Several base metals are reaching the point where they’ll either start new trends or fall even further as we speak. Nickel, lead, aluminum and tin are all right there and copper, well, it’s gone so far past its sell-by date even the spoiled milk is looking down at it.
In light of the bearish environment around our metals these days, we released several reports this week on how to tighten your corporate belt and achieve the cost certainty that will make your business run better. Executive Editor Lisa Reisman researched how trade automation can lock in prices and keep you from having to renegotiate international trades at the dock or the railway station.
Check out our white paper that shows how to make prices stick no matter what happens on the waters, rail lines or trucks your metals travel on. There be pirates out yonder, matey, but today’s mostly use computers and demurrage charges.

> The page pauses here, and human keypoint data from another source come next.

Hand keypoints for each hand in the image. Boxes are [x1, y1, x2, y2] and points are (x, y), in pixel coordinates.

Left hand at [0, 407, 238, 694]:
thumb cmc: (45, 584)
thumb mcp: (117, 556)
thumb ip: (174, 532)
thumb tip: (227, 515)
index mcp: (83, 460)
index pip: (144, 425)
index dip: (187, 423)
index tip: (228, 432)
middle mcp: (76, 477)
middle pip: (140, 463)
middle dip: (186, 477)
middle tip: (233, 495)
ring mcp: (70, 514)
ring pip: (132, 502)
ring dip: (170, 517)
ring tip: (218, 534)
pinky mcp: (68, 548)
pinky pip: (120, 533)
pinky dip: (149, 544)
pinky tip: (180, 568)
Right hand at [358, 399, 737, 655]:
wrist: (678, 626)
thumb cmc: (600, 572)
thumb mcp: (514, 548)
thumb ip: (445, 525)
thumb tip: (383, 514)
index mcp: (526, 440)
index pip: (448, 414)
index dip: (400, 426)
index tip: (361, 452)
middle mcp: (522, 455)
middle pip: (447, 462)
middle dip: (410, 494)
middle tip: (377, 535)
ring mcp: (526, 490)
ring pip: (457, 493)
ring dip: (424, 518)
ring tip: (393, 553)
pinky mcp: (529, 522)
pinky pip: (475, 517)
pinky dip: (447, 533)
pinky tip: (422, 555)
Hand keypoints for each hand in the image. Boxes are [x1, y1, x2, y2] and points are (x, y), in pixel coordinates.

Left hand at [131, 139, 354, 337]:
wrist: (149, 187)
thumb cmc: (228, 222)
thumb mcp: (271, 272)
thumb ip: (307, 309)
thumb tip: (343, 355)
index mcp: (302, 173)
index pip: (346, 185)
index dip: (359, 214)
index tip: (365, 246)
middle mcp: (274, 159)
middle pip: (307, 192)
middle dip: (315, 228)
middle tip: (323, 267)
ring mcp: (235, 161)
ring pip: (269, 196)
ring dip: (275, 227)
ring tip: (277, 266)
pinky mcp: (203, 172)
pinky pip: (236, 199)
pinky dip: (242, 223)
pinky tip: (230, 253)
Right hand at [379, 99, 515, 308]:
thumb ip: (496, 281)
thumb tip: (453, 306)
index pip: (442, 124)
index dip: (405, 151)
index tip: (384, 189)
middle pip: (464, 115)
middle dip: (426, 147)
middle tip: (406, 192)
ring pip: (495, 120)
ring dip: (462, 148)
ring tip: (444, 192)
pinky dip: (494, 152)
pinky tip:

We also released the February MMI report that better details the tide most metals are swimming against.
Meanwhile, Austrian steelmaker Voestalpine AG says the price of oil, nor the low prices of steel will not stop its planned expansion into the lucrative US automotive steel and aluminum markets.
Aluminum continues to make in-roads into aerospace and automotive and the low prices might actually be helping their expansion more than hindering it. South Korea’s POSCO is trimming its exports to Japan, it’s still investing heavily in aluminum and may be in on the ground floor of a breakthrough. A new technology project the Korean steel giant is involved in could produce an iron-aluminum alloy as strong as titanium. POSCO is running the trials as of this writing.
Necessity may be the mother of invention, but business innovation’s wet nurse is low prices.